Conservative Janet Finch-Saunders, who chairs the Senedd's Petitions Committee, told Wednesday's debate it was "vital that the licensing process is conducted in an open and transparent way".
"That is the only way that you can reassure people that the sediment will only be disposed of if it is safe to do so," she said.
"Most importantly, it is crucial that detailed testing and analysis is done on this sediment. That is the only way to be sure that it is safe to be deposited back into the Bristol Channel."
Plaid Cymru North Wales Member of the Senedd (MS) Llyr Gruffydd said the "precautionary principle has to apply here".
"The onus here has to be on EDF and on Natural Resources Wales to prove that the mud dumping is safe beyond doubt, and not just leave it to campaigners to try and prove that it isn't.
"And any failure in that respect should mean no dumping."

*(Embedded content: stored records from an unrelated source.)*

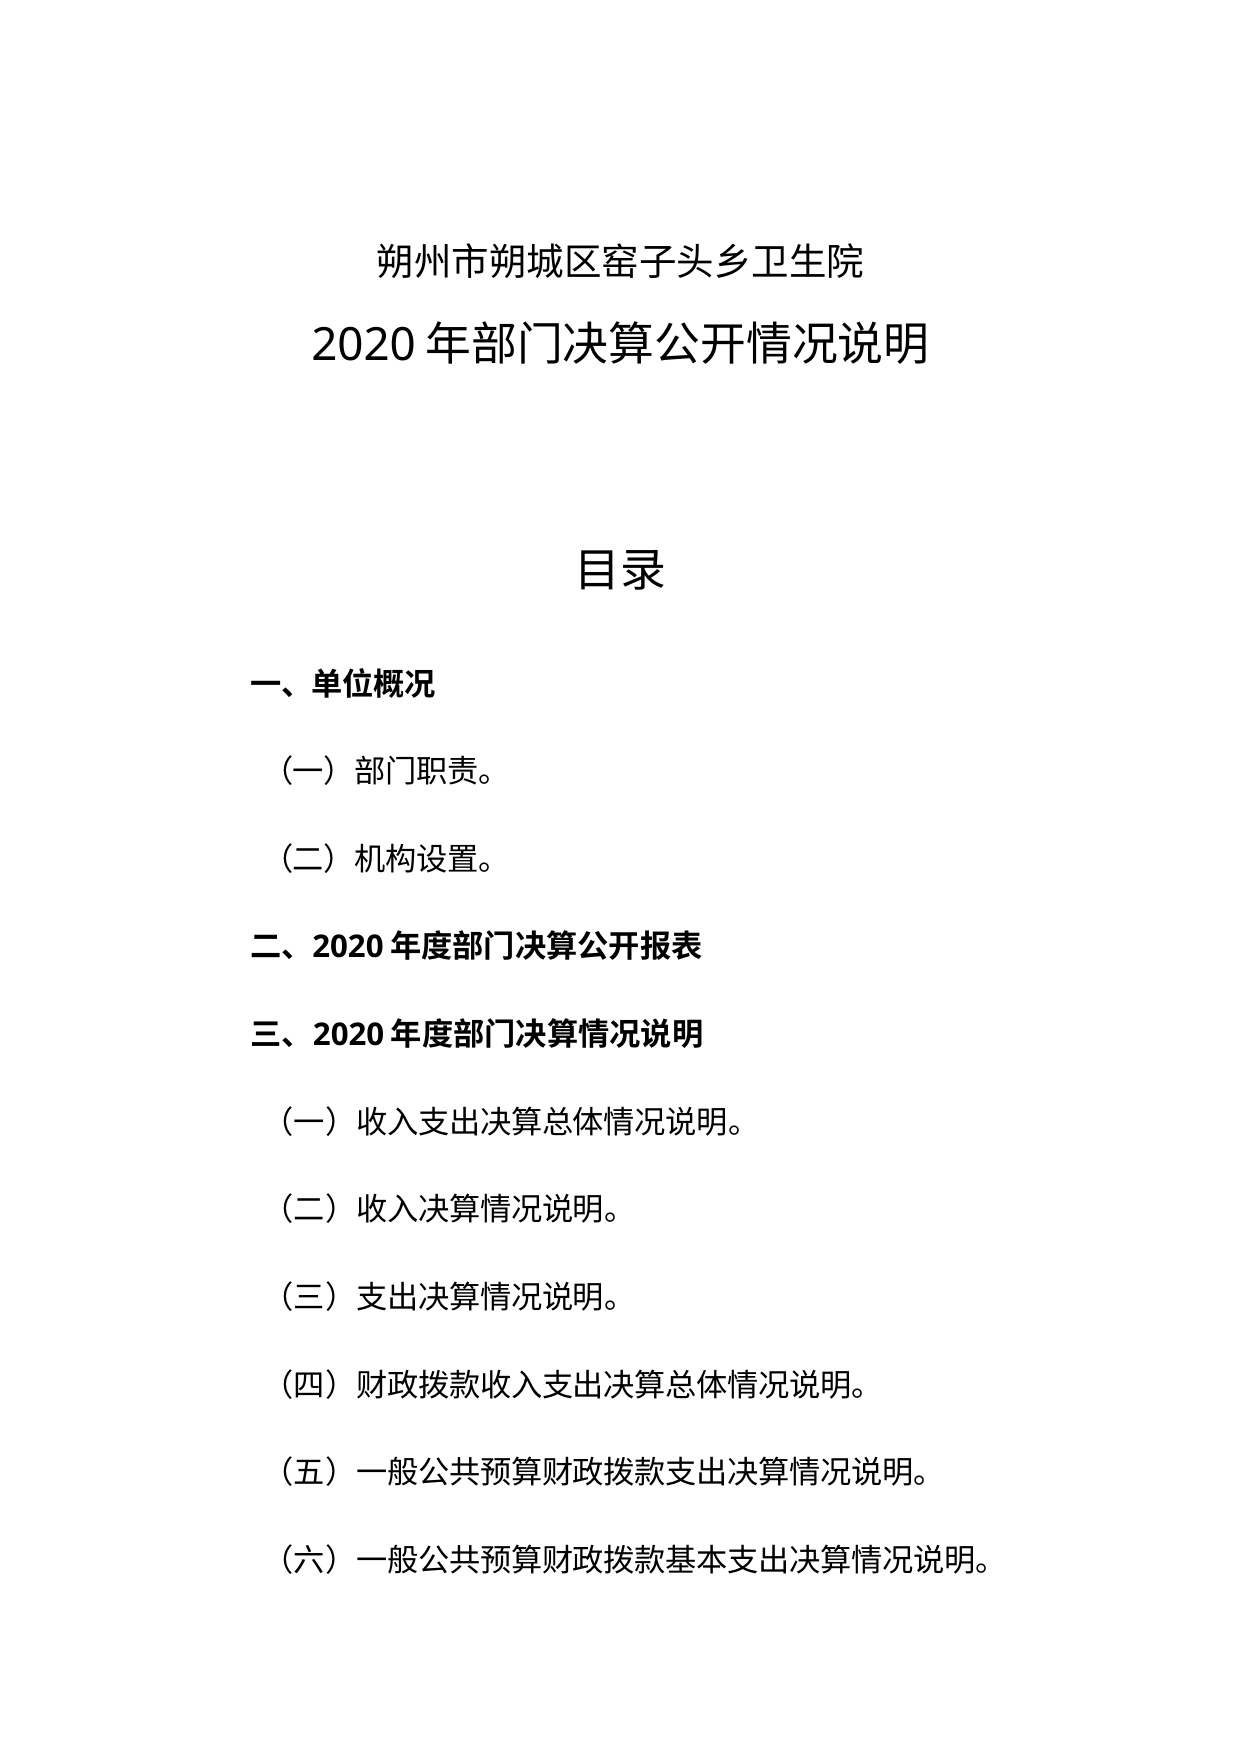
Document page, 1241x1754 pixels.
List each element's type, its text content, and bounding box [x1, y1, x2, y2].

text （五）一般公共预算财政拨款支出决算情况说明。 [231, 1437, 1053, 1502]
text （一）部门职责。 [231, 736, 1053, 801]
text （四）财政拨款收入支出决算总体情况说明。 [231, 1350, 1053, 1415]
text 三、2020年度部门决算情况说明 [187, 999, 1053, 1064]
text （二）机构设置。 [231, 824, 1053, 889]
text 目录 [187, 518, 1053, 616]
text 2020年部门决算公开情况说明 [187, 292, 1053, 389]
text （三）支出决算情况说明。 [231, 1262, 1053, 1327]
text 朔州市朔城区窑子头乡卫生院 [187, 227, 1053, 292]
text （六）一般公共预算财政拨款基本支出决算情况说明。 [231, 1525, 1053, 1590]
text （一）收入支出决算总体情况说明。 [231, 1087, 1053, 1152]
text （二）收入决算情况说明。 [231, 1174, 1053, 1239]
text 一、单位概况 [187, 649, 1053, 714]
text 二、2020年度部门决算公开报表 [187, 912, 1053, 977]
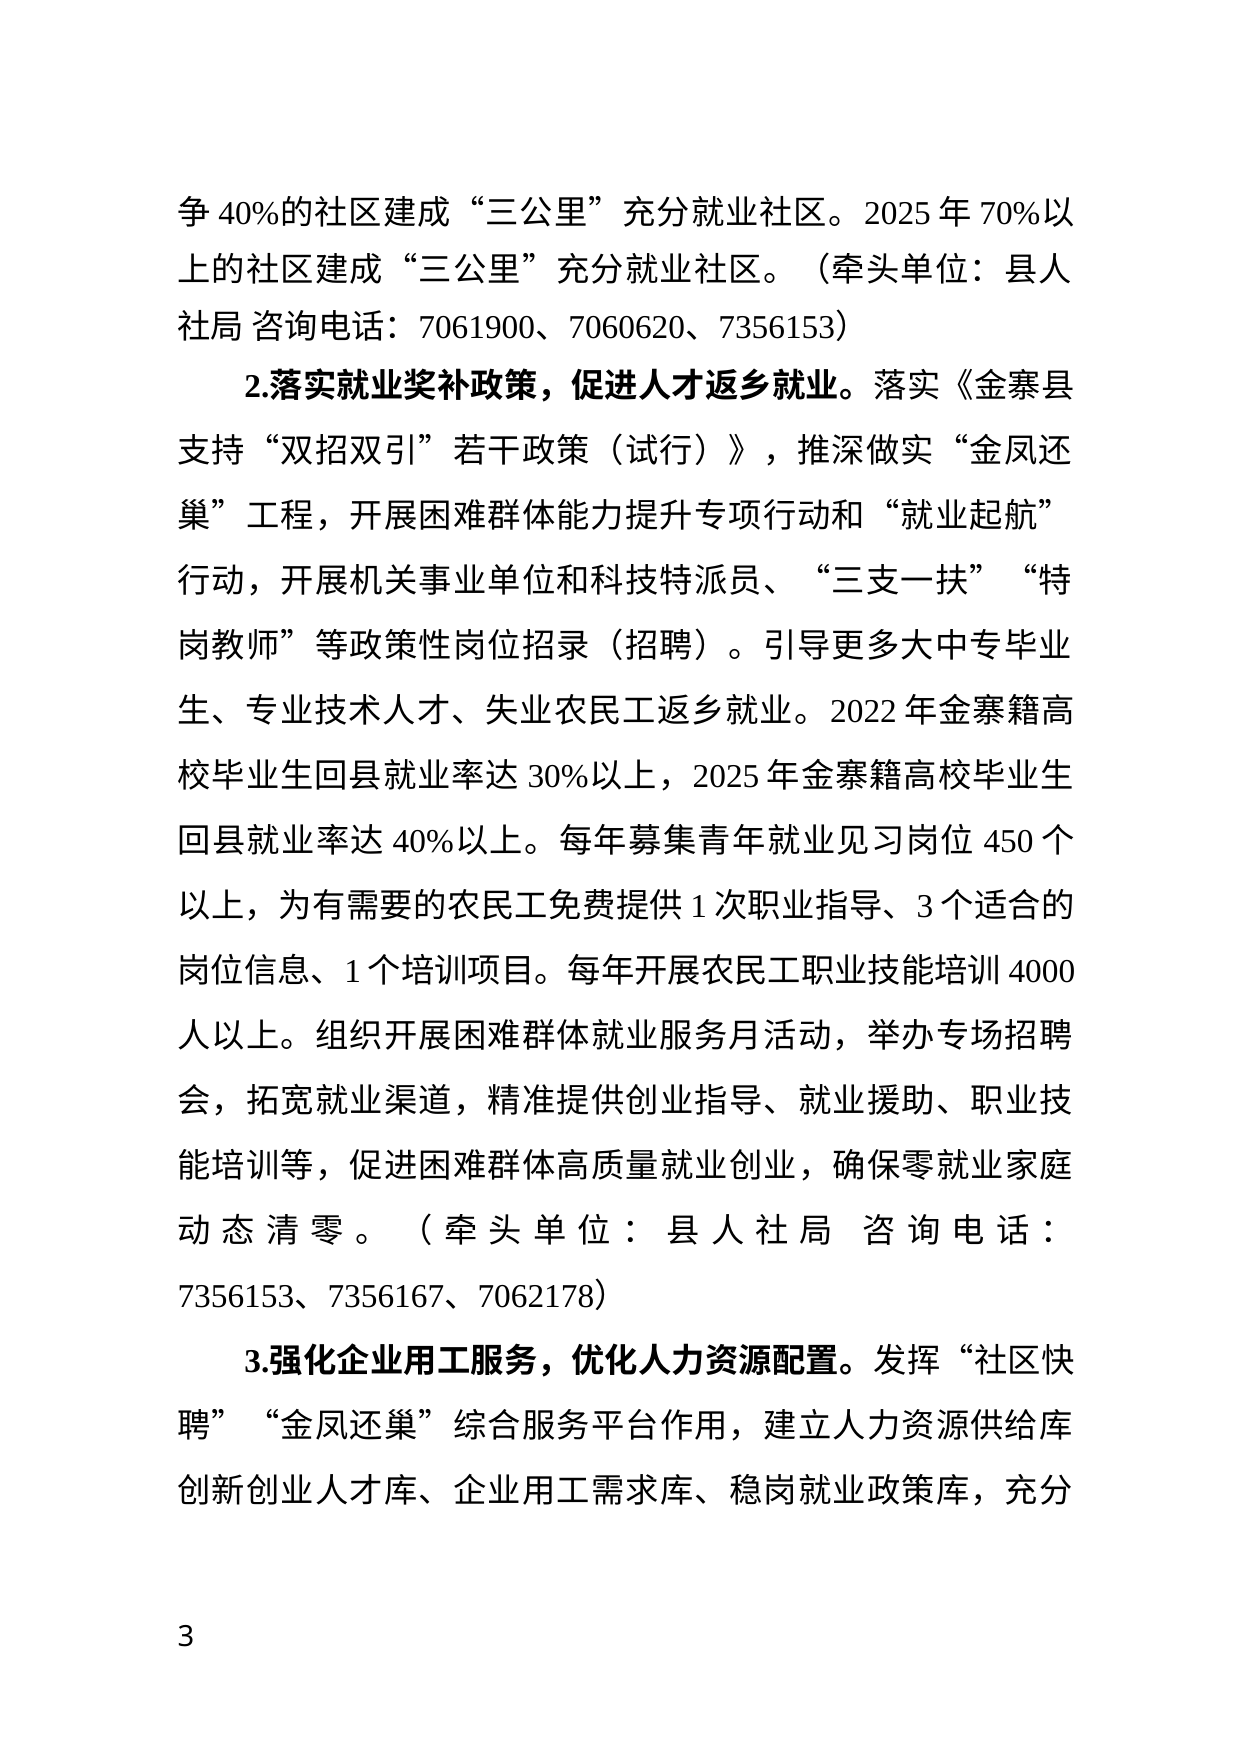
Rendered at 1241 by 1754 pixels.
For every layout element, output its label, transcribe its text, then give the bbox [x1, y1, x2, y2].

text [177, 178, 1075, 350]
text 2.落实就业奖补政策，促进人才返乡就业。落实《金寨县支持“双招双引”若干政策（试行）》，推深做实“金凤还巢”工程，开展困难群体能力提升专项行动和“就业起航”行动，开展机关事业单位和科技特派员、“三支一扶”“特岗教师”等政策性岗位招录（招聘）。引导更多大中专毕业生、专业技术人才、失业农民工返乡就业。2022年金寨籍高校毕业生回县就业率达30%以上，2025年金寨籍高校毕业生回县就业率达40%以上。每年募集青年就业见习岗位450个以上，为有需要的农民工免费提供1次职业指导、3个适合的岗位信息、1个培训项目。每年开展农民工职业技能培训4000人以上。组织开展困难群体就业服务月活动，举办专场招聘会，拓宽就业渠道，精准提供创业指导、就业援助、职业技能培训等，促进困难群体高质量就业创业，确保零就业家庭动态清零。（牵头单位：县人社局 咨询电话：7356153、7356167、7062178） [177, 350, 1075, 1325]
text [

South Wales Central Conservative Andrew RT Davies said the "developer's feet" should be "held to the fire" and all concerns should be addressed so that "we can have confidence that the second that would be undertaken is safe".
Labour Cardiff Central MS Jenny Rathbone said: "We need to look at the evidence, and rely on the scientists who understand what is harmful and what is not, and ensure we are only disposing of material that doesn't pose any danger to the health of our citizens."